Мои глаза начинают вылезать из орбит, аж дыхание перехватывает от такой вопиющей несправедливости! Даже про грозящий срок забыла!

— Но… но… — усердно вспоминаю цифры из планшета и пытаюсь вычислить свой возраст, — мне же через месяц восемнадцать!

— Если ваше нахождение в больнице и ведение дела затянутся, вероятно, обстоятельства сложатся иначе. Сейчас только так. У вас есть ближайшие родственники, кто мог бы оформить над вами опеку?

После недолгих колебаний на всякий случай отрицательно качаю головой. Ведь у меня замечательная травма не совместимая с кристальной памятью. Выкручусь. Интересно, а в каком, собственно говоря, мы находимся городе? И уж не нацелился ли этот товарищ на мою, да-да, теперь уже мою, квартиру? Не попутал ли ты, дядя, берега?

Наблюдаю за его реакциями исподлобья.

Мужик резким движением поправляет редкие волосы, он явно раздражен. Интересно чем.

— А на кого оформлена квартира? — стараюсь добавить робости в голос.

— Выходит, что на вас. Точнее, на вашу покойную бабушку, которая умерла, о совпадение, полгода назад. И через месяц вы должны вступить в права наследства. Прям вокруг вашего восемнадцатилетия какая-то магия и куча смертей крутится. Не находите?

Ох и мерзкий же ты тип. Так и хочется послать по матушке.

Вслух же не удержалась, осадила:

— Вы все же о моих родных говорите. Можно как-то повежливее?

— Извините, — как будто даже стушевался мент, ага, считай, поверила.

Из палат начинают выходить женщины разной степени халатости и кружечности. Время ужина. И только я вспоминаю о еде, как мой троглодитский друг-желудок оповещает об этом всю округу голодной трелью.

Следователь бросает на меня выразительный взгляд. Готова спорить, на миг там даже проскальзывает жалость.

— Ну хорошо, идите ужинайте. Утром у вас оздоровительные процедуры. А в обед я снова приду. У меня к вам будут еще вопросы. И я вас очень прошу, если что-то вспомните, обязательно мне сообщите, — он протянул мне клочок бумаги в клетку с городским номером телефона.

Пришло осознание, что и сотовые-то только недавно пошли в массовую продажу. И в большинстве своем они еще кнопочные, а о мессенджерах и скоростном интернете и слыхом не слыхивали.
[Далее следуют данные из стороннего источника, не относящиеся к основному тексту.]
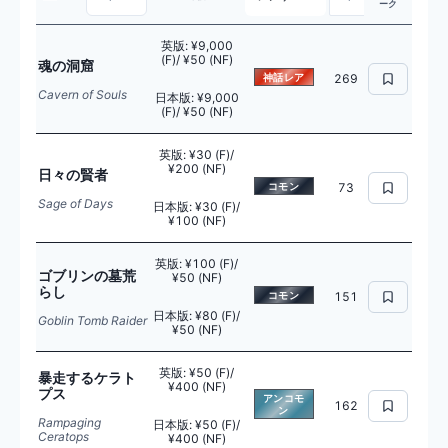
ーク
英版
:
¥9,000
(F)/ ¥50 (NF)
魂の洞窟
神話レア
269
Cavern of Souls
日本版
:
¥9,000
(F)/ ¥50 (NF)
英版
:
¥30 (F)/
¥200 (NF)
日々の賢者
コモン
73
Sage of Days
日本版
:
¥30 (F)/
¥100 (NF)
英版
:
¥100 (F)/
ゴブリンの墓荒
¥50 (NF)
らし
コモン
151
日本版
:
¥80 (F)/
Goblin Tomb Raider
¥50 (NF)
英版
:
¥50 (F)/
暴走するケラト
¥400 (NF)
プス
アンコモ
162
ン
Rampaging
日本版
:
¥50 (F)/
Ceratops
¥400 (NF)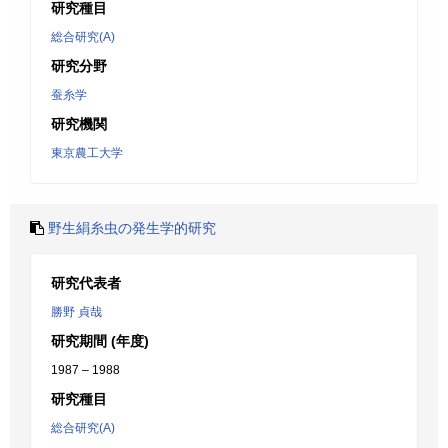
研究種目
総合研究(A)
研究分野
蚕糸学
研究機関
東京農工大学
野生絹糸虫の発生学的研究
研究代表者
勝野 貞哉
研究期間 (年度)
1987 – 1988
研究種目
総合研究(A)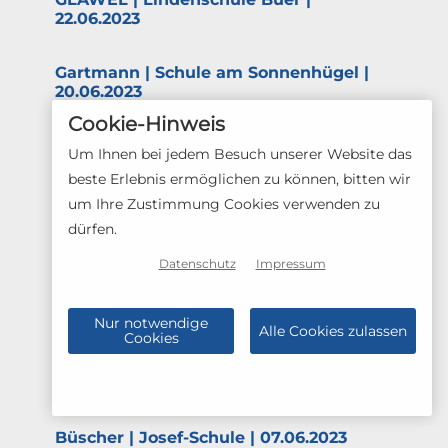
22.06.2023
Gartmann | Schule am Sonnen­hügel |
20.06.2023
Cookie-Hinweis
Echterhoff | Gesamt­schule Lotte
Um Ihnen bei jedem Besuch unserer Website das
Wester­kappeln | 14.06.2023
beste Erlebnis ermöglichen zu können, bitten wir
um Ihre Zustimmung Cookies verwenden zu
BEN Maschi­nenbau | Realschule
dürfen.
Wallen­horst | 14.06.2023
Datenschutz
Impressum
OS ZOO | Bertha-von-Suttner-Schule |
13.06.2023
Nur notwendige
Alle Cookies zulassen
Cookies
Wurst | Von Ravensberg Schule |
09.06.2023
Büscher | Josef-Schule | 07.06.2023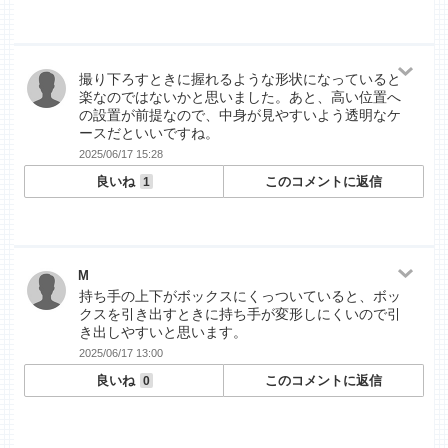
撮り下ろすときに握れるような形状になっていると
楽なのではないかと思いました。あと、高い位置へ
の設置が前提なので、中身が見やすいよう透明なケ
ースだといいですね。
2025/06/17 15:28
良いね
このコメントに返信
1
M
持ち手の上下がボックスにくっついていると、ボッ
クスを引き出すときに持ち手が変形しにくいので引
き出しやすいと思います。
2025/06/17 13:00
良いね
このコメントに返信
0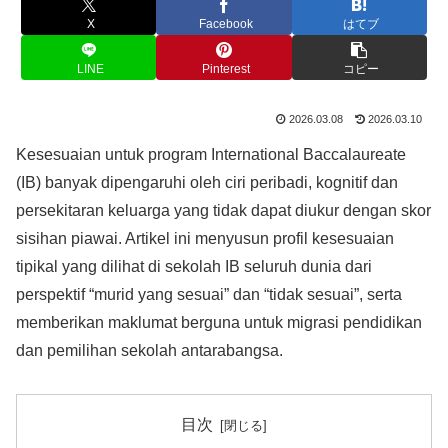
X
Facebook
はてブ
LINE
Pinterest
コピー
2026.03.08
2026.03.10
Kesesuaian untuk program International Baccalaureate
(IB) banyak dipengaruhi oleh ciri peribadi, kognitif dan
persekitaran keluarga yang tidak dapat diukur dengan skor
sisihan piawai. Artikel ini menyusun profil kesesuaian
tipikal yang dilihat di sekolah IB seluruh dunia dari
perspektif “murid yang sesuai” dan “tidak sesuai”, serta
memberikan maklumat berguna untuk migrasi pendidikan
dan pemilihan sekolah antarabangsa.
目次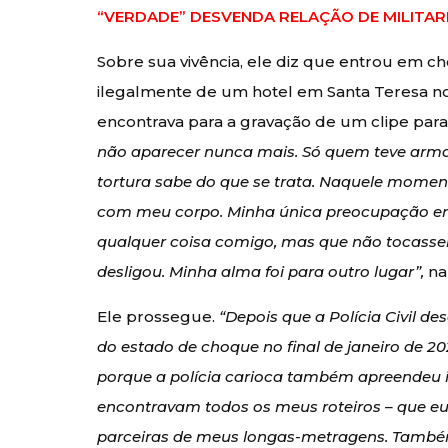
“VERDADE” DESVENDA RELAÇÃO DE MILITAR
Sobre sua vivência, ele diz que entrou em c
ilegalmente de um hotel em Santa Teresa n
encontrava para a gravação de um clipe par
não aparecer nunca mais. Só quem teve arma
tortura sabe do que se trata. Naquele moment
com meu corpo. Minha única preocupação er
qualquer coisa comigo, mas que não tocass
desligou. Minha alma foi para outro lugar”,
na
Ele prossegue.
“Depois que a Polícia Civil d
do estado de choque no final de janeiro de 20
porque a polícia carioca também apreendeu i
encontravam todos os meus roteiros – que eu 
parceiras de meus longas-metragens. També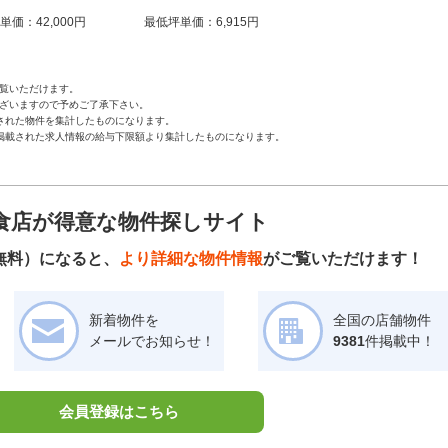
単価：42,000円
最低坪単価：6,915円
覧いただけます。
ざいますので予めご了承下さい。
された物件を集計したものになります。
掲載された求人情報の給与下限額より集計したものになります。
食店が得意な物件探しサイト
無料）になると、
より詳細な物件情報
がご覧いただけます！
新着物件を
全国の店舗物件
メールでお知らせ！
9381
件掲載中！
会員登録はこちら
Хотя, как показала практика, эти самые интернеты в пик горящей опасности первыми и отрубились. А люди, привыкшие во всем полагаться на гаджеты, сильно от этого пострадали. Зачем носить часы, уметь ориентироваться по карте, учить иностранные языки, складывать в уме элементарные числа, развивать память, читать книги, запоминая новое, когда всегда под рукой есть гаджет, думающий за тебя, читающий тебе сказки на ночь и выручающих в любой ситуации? Правильно. Проще деградировать и наслаждаться этим процессом.

Не допущу повторения этого. Пусть у наших детей будет мирное небо над головой. Сейчас нужно думать о другом. Собрать максимально информацию и сохранить квартиру.